Programs that hold up at machine scale share a few habits:
- Inventory continuously across cloud providers, SaaS platforms, CI/CD, and on-prem systems, because a lifecycle cannot govern identities it has never seen
- Enforce owner, purpose, and expiry as required fields at creation, ideally in the pipeline or platform that mints the identity
- Prefer short-lived, automatically issued credentials over static secrets so expiry does the offboarding work by default
- Wire NHI review into employee offboarding: reassign ownership and rotate every credential the departing person could have seen
- Recertify on a schedule and auto-disable identities after sustained inactivity instead of waiting for a human to notice
- Monitor runtime usage so dormant, over-permissioned, and misused identities surface from evidence rather than from stale records
How do AI agents change the lifecycle?
AI agents compress the lifecycle from years to minutes. An agent can be instantiated for a single task, acquire tool access through protocols like MCP, spawn sub-agents, and disappear before a quarterly review would ever see it. Joiner, mover, and leaver can all happen inside one session. That makes manual provisioning and scheduled cleanup structurally too slow: agent identities need policy-driven issuance, delegated permissions that expire with the task, and decommissioning that is automatic rather than remembered. The organizations that get agent identity right will be the ones that already treat lifecycle management as an automated, evidence-driven system rather than a periodic audit.

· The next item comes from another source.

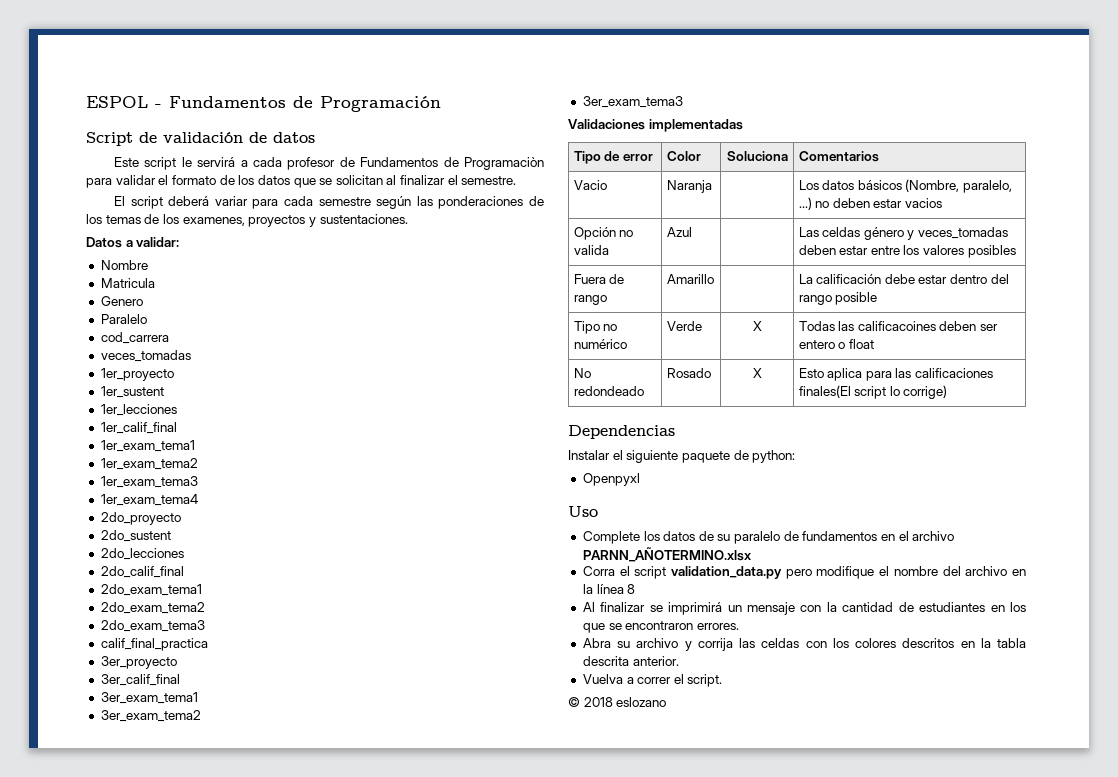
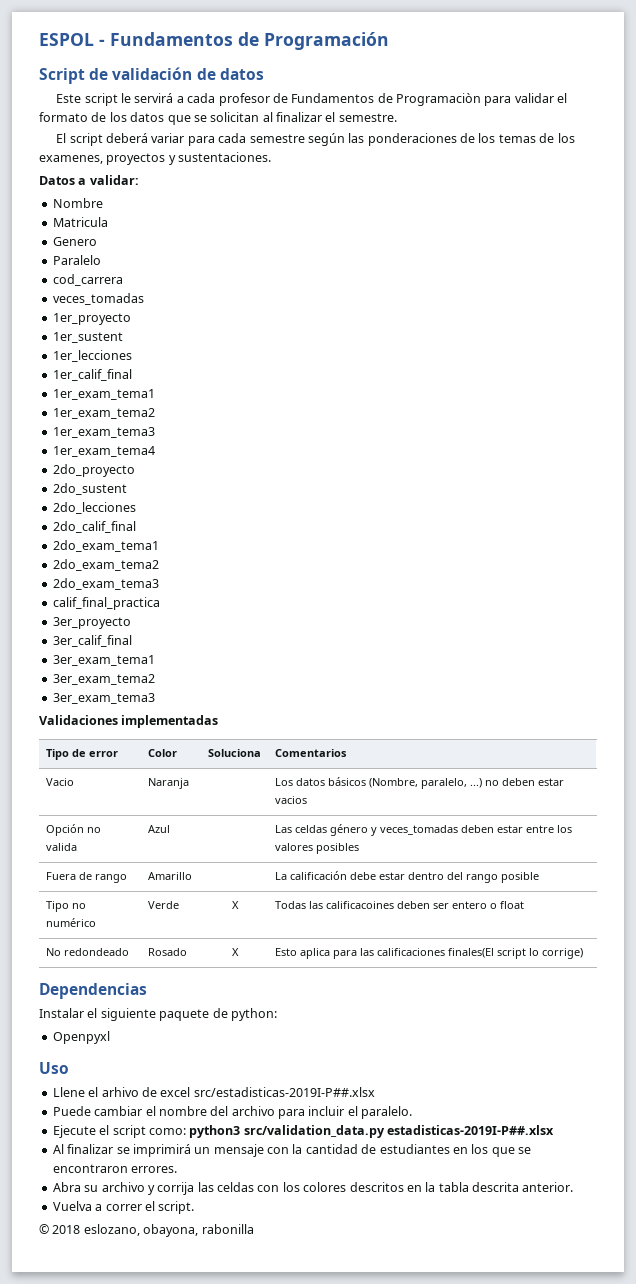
[582,531,955,544] [582,547,751,562] [582,566,1026,579] [582,584,636,594] Complete los datos de su paralelo de fundamentos en el archivo PARNN_AÑOTERMINO.xlsx // Corra el script validation_data.py pero modifique el nombre del archivo en la línea 8 -> [52,1087,375,1097] [52,1106,413,1119] [52,1125,554,1138] Llene el arhivo de excel src/estadisticas-2019I-P##.xlsx // Puede cambiar el nombre del archivo para incluir el paralelo. // Ejecute el script como: python3 src/validation_data.py estadisticas-2019I-P##.xlsx
[616,697,667,707] eslozano -> [83,1224,254,1237] eslozano, obayona, rabonilla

How Identra thinks about it
Our starting assumption is that lifecycle records go stale the moment they are written, so the lifecycle has to be verified where identities actually live: at runtime. An inventory that says a service account was decommissioned is a claim; a credential that still authenticates is a fact, and when the two disagree, the authentication event is the truth. Identra treats every runtime action by a human, workload, or AI agent as lifecycle evidence, which turns dormant identities, orphaned owners, and improper offboarding from findings in an annual review into conditions you can detect and close the day they appear.
Go deeper: The Non-Human Majority
Frequently asked questions
What are the stages of the non-human identity lifecycle?
Four stages mirror human joiner-mover-leaver governance: provisioning, where the identity gets an owner, purpose, scope, and expiry; operation, covering rotation and usage monitoring; change, where permissions are re-scoped as the workload or owner changes; and decommissioning, where credentials are revoked and the revocation is verified. Each stage must fire automatically, because no ticket accompanies a deleted workload.
What is an orphaned service account?
An orphaned service account is a non-human identity whose human owner has left the organization or moved on, leaving nobody accountable for it. The account keeps authenticating, its permissions are never reviewed, and its credentials are never rotated. Orphans accumulate silently and are a favorite target for attackers because working access sits unwatched.
Why is offboarding non-human identities harder than offboarding employees?
Employee offboarding has a reliable trigger: HR terminates the person, and revocation follows. Non-human identities have no equivalent event. When a service is retired, nothing tells the identity system, so credentials keep working indefinitely. Add scale, machine identities outnumber humans roughly 82 to 1, and manual cleanup cannot keep up without automated expiry and inactivity-based disabling.
How often should non-human identities be reviewed?
Inventory should be continuous, not periodic, because identities are created programmatically every day. On top of that, recertify ownership and permissions on a fixed schedule, quarterly for privileged identities, and auto-disable anything with sustained inactivity, commonly 60 to 90 days. Reviews driven by observed runtime usage catch far more than reviews of static records.